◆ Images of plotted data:
- - - -

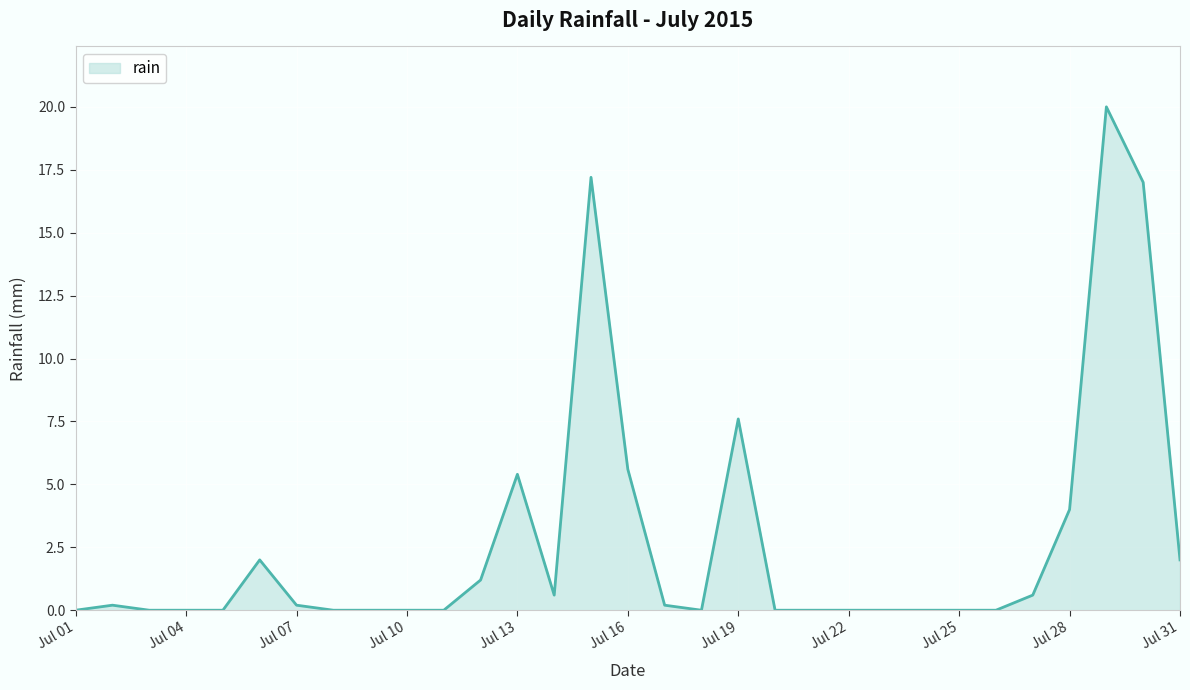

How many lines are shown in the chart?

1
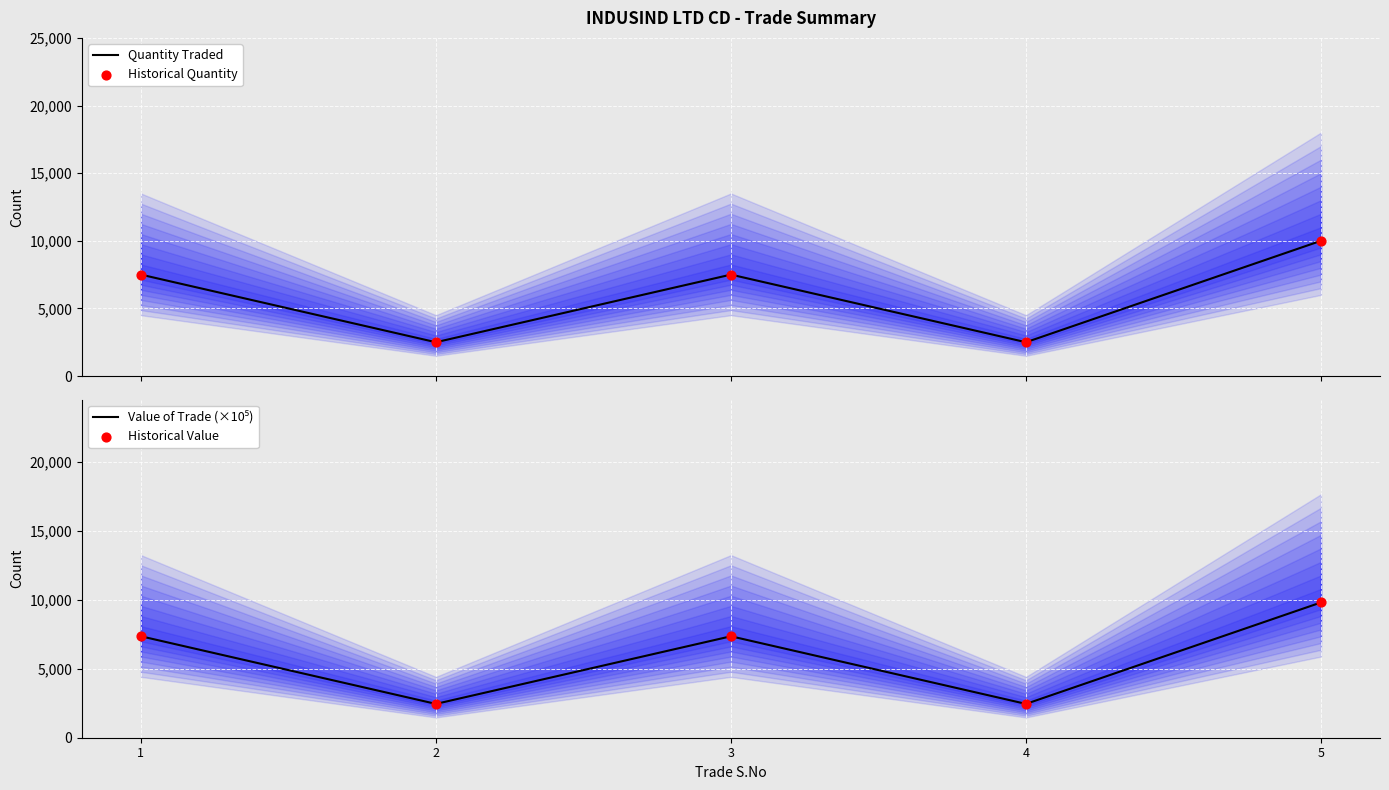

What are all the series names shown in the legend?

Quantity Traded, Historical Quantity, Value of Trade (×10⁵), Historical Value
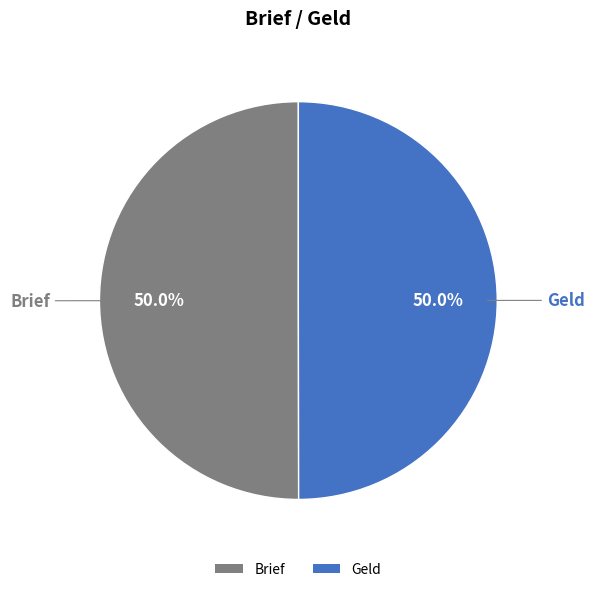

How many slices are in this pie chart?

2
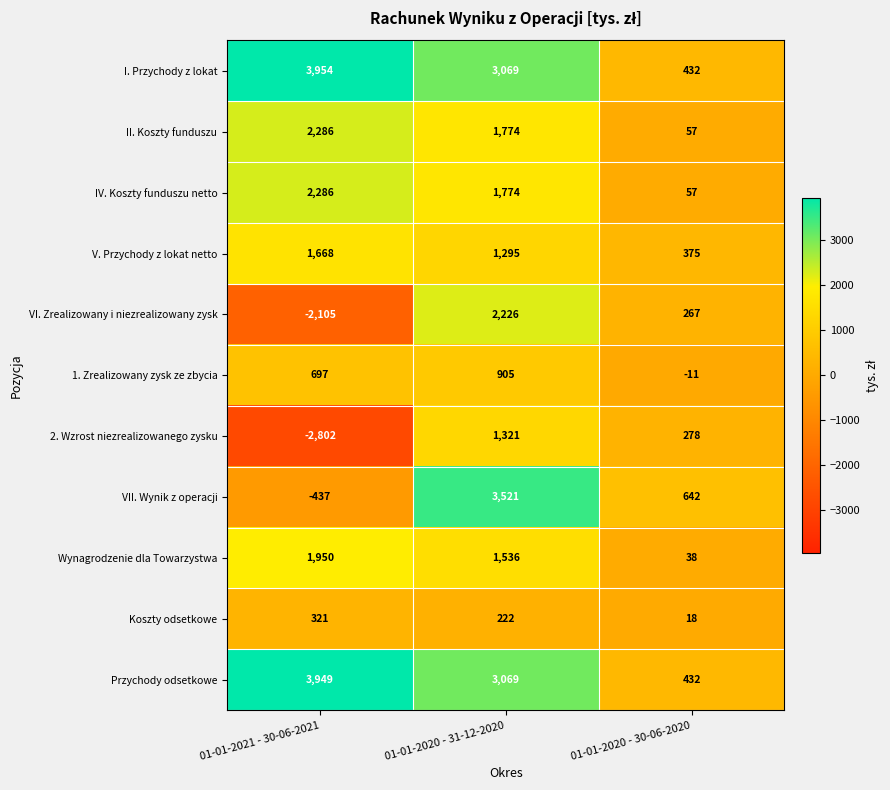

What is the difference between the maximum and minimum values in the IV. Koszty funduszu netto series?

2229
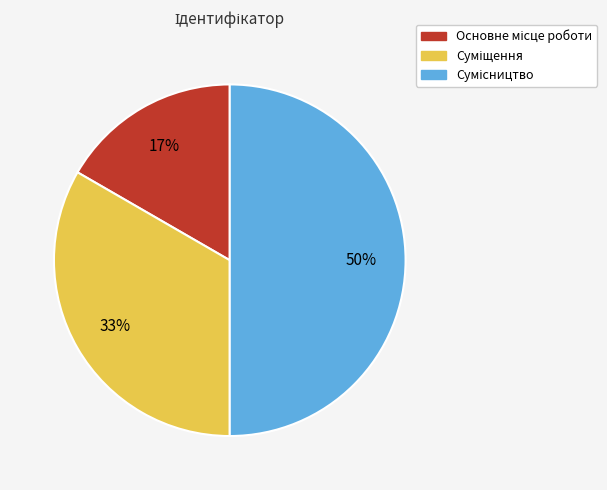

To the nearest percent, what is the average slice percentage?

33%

- - - -

◆ Your goal:
Retype every line of the data above without any changes, and leave the pictures out.

◆ Solution below:
How many lines are shown in the chart?

1

What are all the series names shown in the legend?

Quantity Traded, Historical Quantity, Value of Trade (×10⁵), Historical Value

How many slices are in this pie chart?

2

What is the difference between the maximum and minimum values in the IV. Koszty funduszu netto series?

2229

To the nearest percent, what is the average slice percentage?

33%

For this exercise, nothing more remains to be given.